§ **WHAT THE EXERCISE ASKS**
Rewrite the following records, changing every instance of "value" to "figure" and keeping everything else the same. Omit the pictures from your answer.
BEGIN
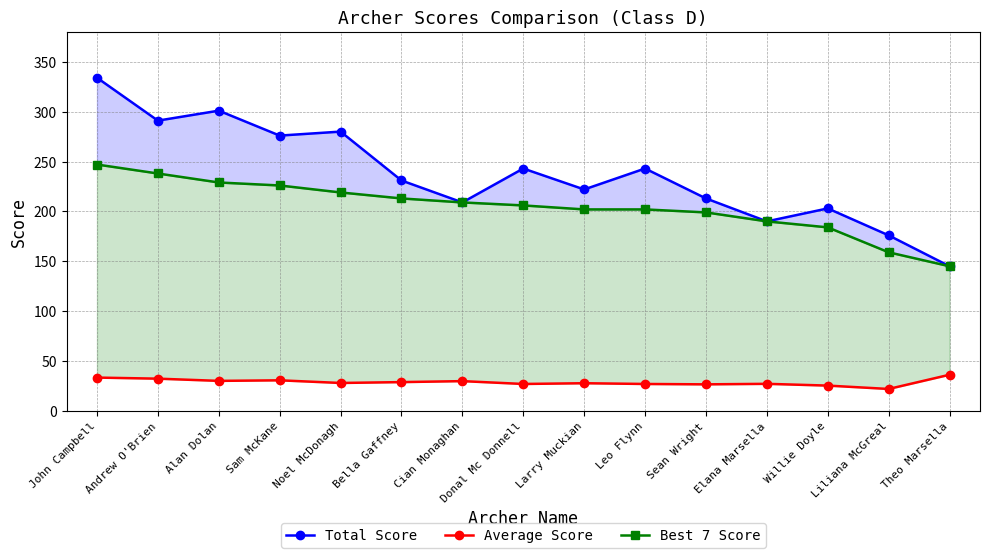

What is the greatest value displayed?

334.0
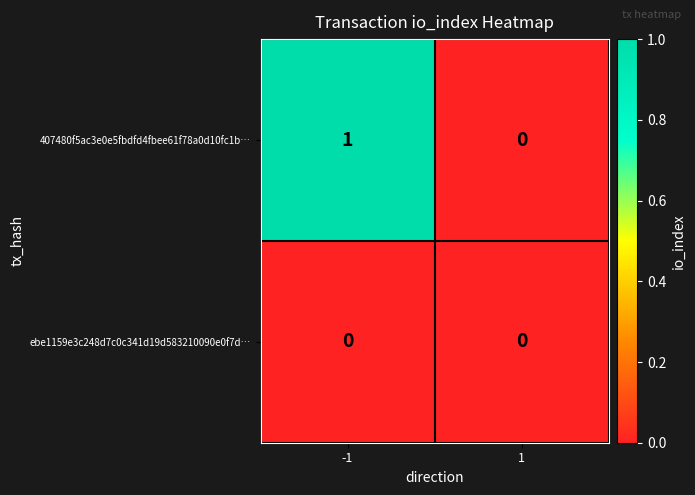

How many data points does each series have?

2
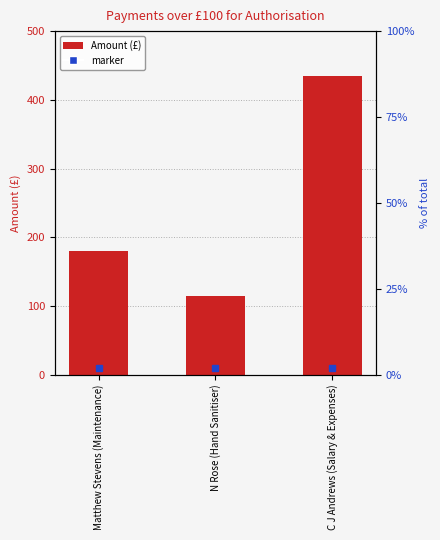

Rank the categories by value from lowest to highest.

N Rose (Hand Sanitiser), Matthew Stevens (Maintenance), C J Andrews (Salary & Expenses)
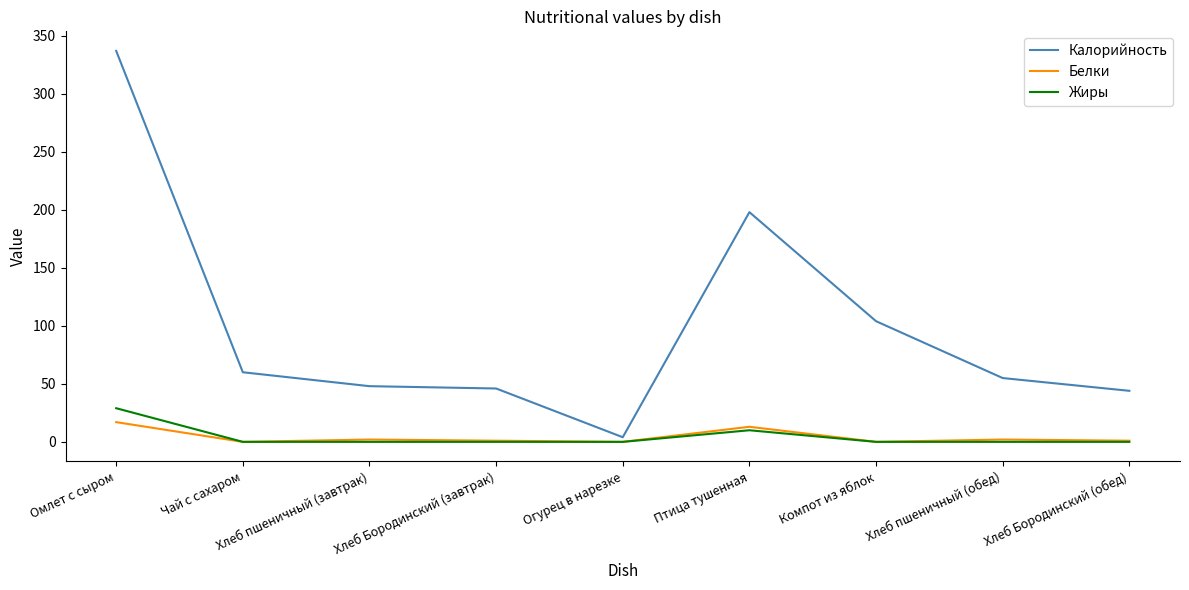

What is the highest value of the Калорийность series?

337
END
§ **TASK RESULT**
What is the greatest figure displayed?

334.0

How many data points does each series have?

2

Rank the categories by figure from lowest to highest.

N Rose (Hand Sanitiser), Matthew Stevens (Maintenance), C J Andrews (Salary & Expenses)

What is the highest figure of the Калорийность series?

337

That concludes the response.